(Extracted records begins)
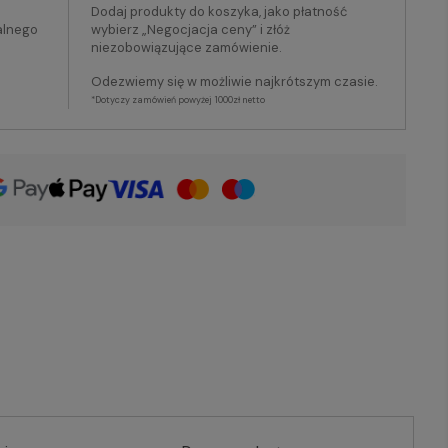
Dodaj produkty do koszyka, jako płatność
alnego
wybierz „Negocjacja ceny” i złóż
niezobowiązujące zamówienie.
Odezwiemy się w możliwie najkrótszym czasie.
*Dotyczy zamówień powyżej 1000zł netto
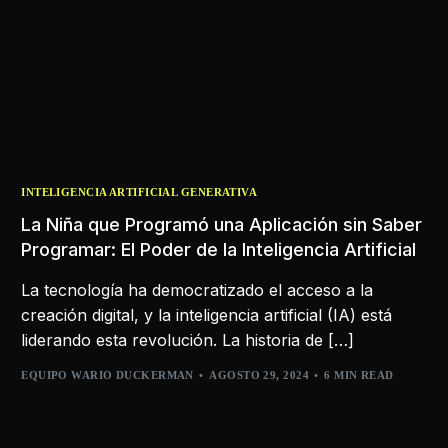
INTELIGENCIA ARTIFICIAL GENERATIVA
La Niña que Programó una Aplicación sin Saber
Programar: El Poder de la Inteligencia Artificial
La tecnología ha democratizado el acceso a la
creación digital, y la inteligencia artificial (IA) está
liderando esta revolución. La historia de […]
EQUIPO WARIO DUCKERMAN
AGOSTO 29, 2024
6 MIN READ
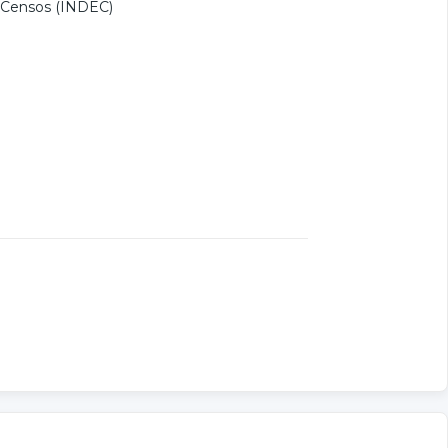
y Censos (INDEC)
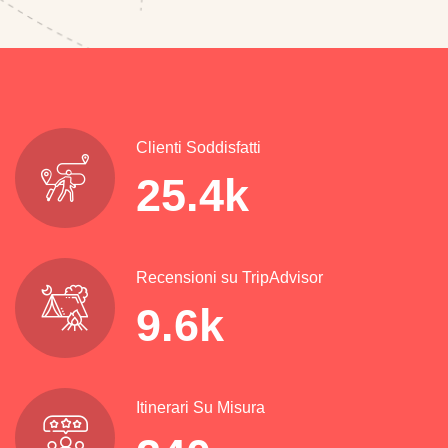
Clienti Soddisfatti
25.4
k
Recensioni su TripAdvisor
9.6
k
Itinerari Su Misura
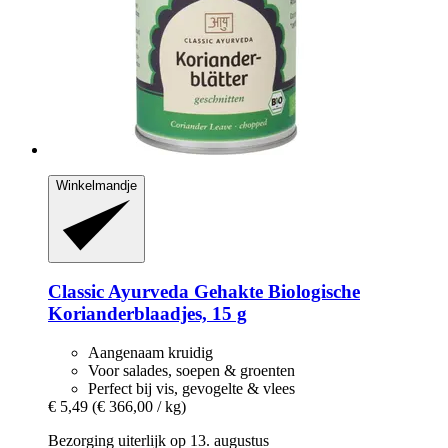
Winkelmandje
Classic Ayurveda
Gehakte Biologische
Korianderblaadjes, 15 g
Aangenaam kruidig
Voor salades, soepen & groenten
Perfect bij vis, gevogelte & vlees
€ 5,49
(€ 366,00 / kg)
Bezorging uiterlijk op 13. augustus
(Extracted records ends)
● Job item: Rewrite the lines from the one containing "INTELIGENCIA ARTIFICIAL GENERATIVA" through the one containing "creación digital, y", changing "democratizado" to "transformado" and keeping every other word as it is.

● Result for this task:
INTELIGENCIA ARTIFICIAL GENERATIVA
La Niña que Programó una Aplicación sin Saber
Programar: El Poder de la Inteligencia Artificial
La tecnología ha transformado el acceso a la
creación digital, y la inteligencia artificial (IA) está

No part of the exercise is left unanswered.